The Handmaid's Tale by Margaret Atwood

Questioning for Quality Thinking



Question: Where does The Handmaids Tale take place and what is the significance of the location?

Atwood lays down several indications as the where the events narrated in The Handmaid’s Tale take place. Geographically, the site would have been the former site of Cambridge, Massachusetts, the most religiously intolerant Puritan settlement. By choosing Cambridge as the location of
 Gilead, Atwood effectively draws a parallel between the intolerance that existed in the past and its rebirth in the future. The cyclical patter of self-destruction, she suggests, continues. 

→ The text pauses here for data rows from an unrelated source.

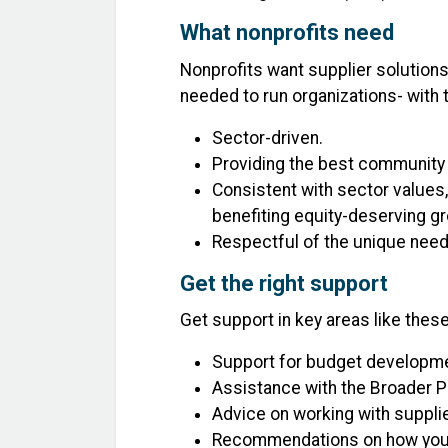
What nonprofits need
Nonprofits want supplier solutions
needed to run organizations- with 
Sector-driven.
Providing the best community
Consistent with sector values, 
benefiting equity-deserving g
Respectful of the unique needs
Get the right support
Get support in key areas like these
Support for budget developmen
Assistance with the Broader P
Advice on working with supplie
Recommendations on how your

Aside from the historic significance of the site, Cambridge is also the location of one of the most prestigious and well-respected academic institutions, internationally. It is symbolic of the freedom and strength of gaining knowledge. It is symbolic of education and activation as young minds are opened to the vast world of thought and diversity. It is thus, to the Gilead society, a symbol of evil and is in need of destruction. 

With Gilead now controlling this location, a former institution preaching the importance of academic growth and the expansion of the mind, it quickly turned the famous Harvard Yard and it respective buildings into a detention center overseen by the Eyes. Ordained on the “Wall” that lines the college are bodies of the executed as reminders of the intolerance and oppression resurfacing in a new image, and a clear destruction of the power of knowledge and the pursuit of the American ideal.

Question: How is language used as a tool of power in The Handmaid’s Tale?

The world of Gilead uses titles as more than a way to differentiate one person from another, it uses titles to distinguish the very worth of the person. By making this “vocabulary” an official language, the society at Gilead successfully locked the citizens into an unyielding system defining the female and male roles as completely separate and inequitable.